Él sabe que debe llegar hasta el
final, que fue el principio, pero no puede dejar de mirar las oscuras ventanas
que se asoman por los pasillos que cruza. Cada una tiene una historia: algunas,
oscuras y antiguas, sin flores; otras, nuevas y recientes, más lustrosas, menos
olvidadas.
Pero todas ellas son ventanas
tristes, aunque las flores sean vigorosas. Da igual que estén en la quinta
planta, o en el bajo; el resultado es el mismo, ninguno de sus moradores querría
estar allí, pero todos terminaremos ocupándolas, sin remedio.

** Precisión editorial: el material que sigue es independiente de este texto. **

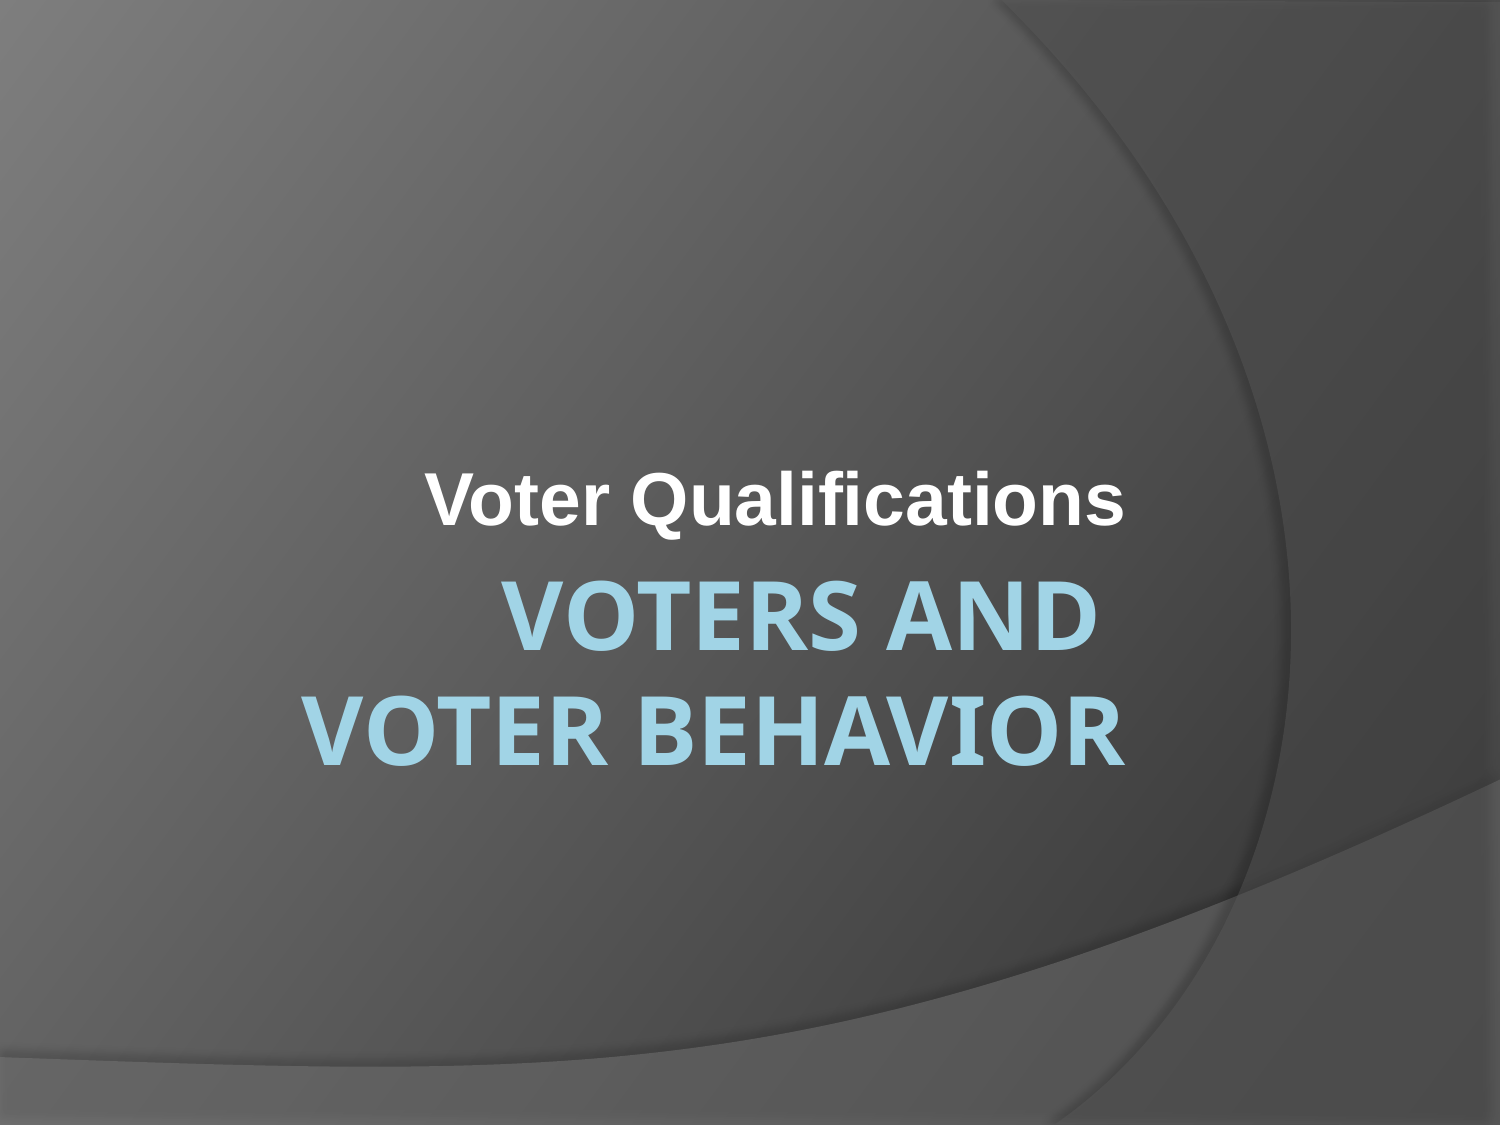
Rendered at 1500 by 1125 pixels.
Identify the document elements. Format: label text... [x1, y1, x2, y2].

Mientras caminaba y miraba, llegó al
último pasillo, al final del recinto, donde empezaron a construirlo. Busca el
número de la ventana, la encuentra. Hace casi una década que vino a acompañarle
en su último paseo, su nombre no está grabado, están los apellidos de la
familia. Pero él está ahí, le habían confirmado que su número era el quince. Paradojas
de la vida y de la muerte, está justo en frente de los mausoleos. Hubo una época
en que los entierros eran de primera, segunda o tercera, cuando vivíamos en un país
más religioso, y los pudientes, además, eran enterrados en mausoleos, también
aquí, en mi pueblo.
Había venido alguna otra vez, pero
no había localizado su última morada. Esta vez se aseguró, antes de ir, de
poder encontrarla. Él también, en la cincuentena, trajo flores, las cortó, se
las puso, le rezó, y le dio gracias por todo, por tanto.